Below are some entries. Output each one exactly as it appears.

Records from a collection
____________
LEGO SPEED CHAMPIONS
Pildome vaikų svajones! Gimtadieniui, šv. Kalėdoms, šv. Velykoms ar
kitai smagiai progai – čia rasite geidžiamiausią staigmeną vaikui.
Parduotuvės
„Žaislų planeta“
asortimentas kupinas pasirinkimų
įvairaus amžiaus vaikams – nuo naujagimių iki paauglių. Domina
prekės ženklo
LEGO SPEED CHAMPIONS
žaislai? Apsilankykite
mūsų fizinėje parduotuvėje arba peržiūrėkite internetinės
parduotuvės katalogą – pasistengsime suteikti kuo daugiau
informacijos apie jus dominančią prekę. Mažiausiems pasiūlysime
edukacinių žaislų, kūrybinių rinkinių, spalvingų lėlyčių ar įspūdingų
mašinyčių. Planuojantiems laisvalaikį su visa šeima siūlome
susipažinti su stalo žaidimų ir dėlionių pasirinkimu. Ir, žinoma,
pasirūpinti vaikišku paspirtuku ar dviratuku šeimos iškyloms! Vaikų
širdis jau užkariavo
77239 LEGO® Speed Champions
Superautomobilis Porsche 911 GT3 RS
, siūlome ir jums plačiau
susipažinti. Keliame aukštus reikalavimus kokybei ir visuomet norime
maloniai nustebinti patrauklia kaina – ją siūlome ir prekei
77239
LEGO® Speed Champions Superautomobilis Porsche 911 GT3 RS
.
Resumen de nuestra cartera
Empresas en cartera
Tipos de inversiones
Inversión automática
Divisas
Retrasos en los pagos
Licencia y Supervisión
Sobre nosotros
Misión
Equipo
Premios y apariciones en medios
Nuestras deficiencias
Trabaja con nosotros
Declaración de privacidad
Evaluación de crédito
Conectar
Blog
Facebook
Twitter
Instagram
____________
### Problem solution:
LEGO SPEED CHAMPIONS
Pildome vaikų svajones! Gimtadieniui, šv. Kalėdoms, šv. Velykoms ar
kitai smagiai progai – čia rasite geidžiamiausią staigmeną vaikui.
Parduotuvės
„Žaislų planeta“
asortimentas kupinas pasirinkimų
įvairaus amžiaus vaikams – nuo naujagimių iki paauglių. Domina
prekės ženklo
LEGO SPEED CHAMPIONS
žaislai? Apsilankykite
mūsų fizinėje parduotuvėje arba peržiūrėkite internetinės
parduotuvės katalogą – pasistengsime suteikti kuo daugiau
informacijos apie jus dominančią prekę. Mažiausiems pasiūlysime
edukacinių žaislų, kūrybinių rinkinių, spalvingų lėlyčių ar įspūdingų
mašinyčių. Planuojantiems laisvalaikį su visa šeima siūlome
susipažinti su stalo žaidimų ir dėlionių pasirinkimu. Ir, žinoma,
pasirūpinti vaikišku paspirtuku ar dviratuku šeimos iškyloms! Vaikų
širdis jau užkariavo
77239 LEGO® Speed Champions
Superautomobilis Porsche 911 GT3 RS
, siūlome ir jums plačiau
susipažinti. Keliame aukštus reikalavimus kokybei ir visuomet norime
maloniai nustebinti patrauklia kaina – ją siūlome ir prekei
77239
LEGO® Speed Champions Superautomobilis Porsche 911 GT3 RS
.
Resumen de nuestra cartera
Empresas en cartera
Tipos de inversiones
Inversión automática
Divisas
Retrasos en los pagos
Licencia y Supervisión
Sobre nosotros
Misión
Equipo
Premios y apariciones en medios
Nuestras deficiencias
Trabaja con nosotros
Declaración de privacidad
Evaluación de crédito
Conectar
Blog
Facebook
Twitter
Instagram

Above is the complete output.